Sobre o Pix, a regulação de plataformas digitais e o desmatamento, o governo afirmou ter apresentado evidências para refutar as alegações. "Nas audiências públicas promovidas pelo USTR na semana passada, 63 das 78 intervenções feitas por representantes do setor privado brasileiro e norte-americano foram contrárias ao tarifaço."

"O Brasil iniciará imediatamente os trâmites para acionar os instrumentos previstos na Lei de Reciprocidade, aprovada por unanimidade pelo Congresso Nacional, e retomará o tema no âmbito do mecanismo de solução de controvérsias da OMC", disse o governo brasileiro.

Sancionada por Lula em abril, a Lei da Reciprocidade Comercial autoriza o governo a adotar medidas retaliatórias contra países e blocos que imponham barreiras unilaterais aos produtos brasileiros no mercado global.

À TV Globo, uma autoridade do órgão americano afirmou que o escritório não espera que haja retaliação, mas que está pronto para contrapor eventuais medidas do governo brasileiro.

Um ano de tarifas de Trump

A investigação comercial contra o Brasil foi aberta em 15 de julho de 2025, por ordem de Trump, com base na Seção 301 da Lei de Comércio de 1974.

À época, a pressão de Trump contra autoridades e produtos brasileiros atingia seu auge, inflada por sua solidariedade ao ex-presidente Jair Bolsonaro, então réu no Supremo Tribunal Federal (STF) por crimes contra a democracia.

Três semanas depois, Washington impôs paralelamente uma tarifa de 50% a produtos brasileiros. Mais tarde, aplicou sanções contra ministros do STF e membros do gabinete de Lula.

A decisão gerou disputas internas entre apoiadores de Bolsonaro e reaproximou Lula dos presidentes da Câmara, Hugo Motta, e do Senado, Davi Alcolumbre, que instaram o governo a defender a soberania nacional.

O vice-presidente Geraldo Alckmin e o ministro das Relações Exteriores foram escalados para destravar o imbróglio com os representantes comerciais americanos.

Em carta enviada em agosto a Washington, ambos defenderam o Pix e rejeitaram a ideia de que decisões judiciais brasileiras tenham imposto medidas discriminatórias.

Ao longo do segundo semestre, Trump arrefeceu sua retórica e flexibilizou barreiras tarifárias contra o Brasil, além de retirar sanções contra algumas autoridades.
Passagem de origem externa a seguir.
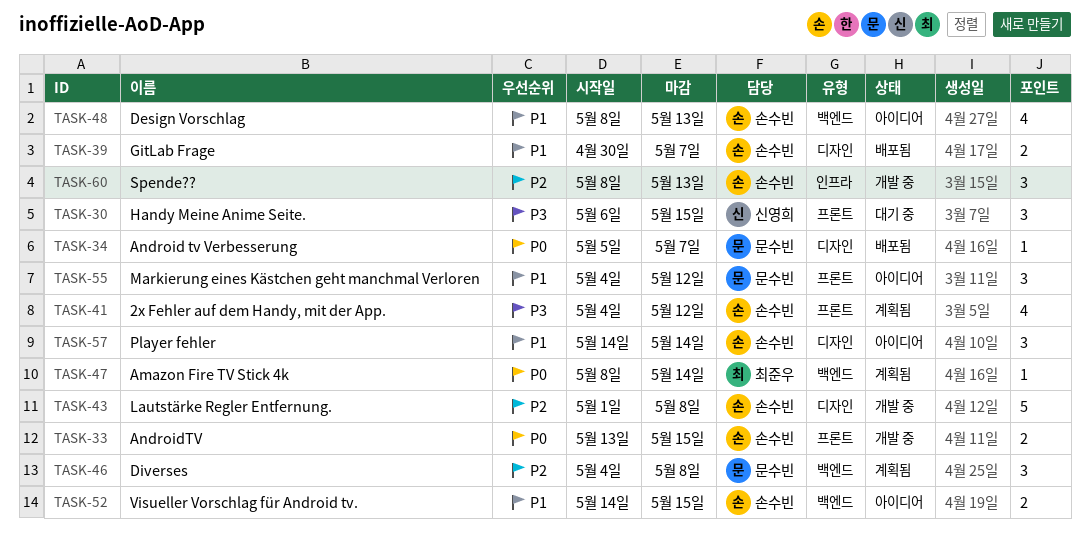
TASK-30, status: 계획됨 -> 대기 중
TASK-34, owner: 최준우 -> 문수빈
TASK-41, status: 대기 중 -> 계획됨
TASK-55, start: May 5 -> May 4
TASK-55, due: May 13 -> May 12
Em diversos encontros com Lula, elogiou o brasileiro e disse ter tido ótimas conversas sobre a questão comercial. As tarifas de 50% foram retiradas, mas a investigação comercial prosseguiu.

Em junho deste ano, porém, dias após a visita de Flávio Bolsonaro a Trump, o USTR recomendou em definitivo a taxação de produtos brasileiros em 25%.

Em meio à campanha eleitoral no Brasil, membros do governo brasileiro acusaram o senador de pressionar Trump a taxar o Brasil.

Apesar de Rubio criticar Lula diretamente, o que foi visto como sinal do peso político da decisão, representantes do USTR rejeitaram nesta quarta-feira que a decisão seja motivada por divergências com o petista.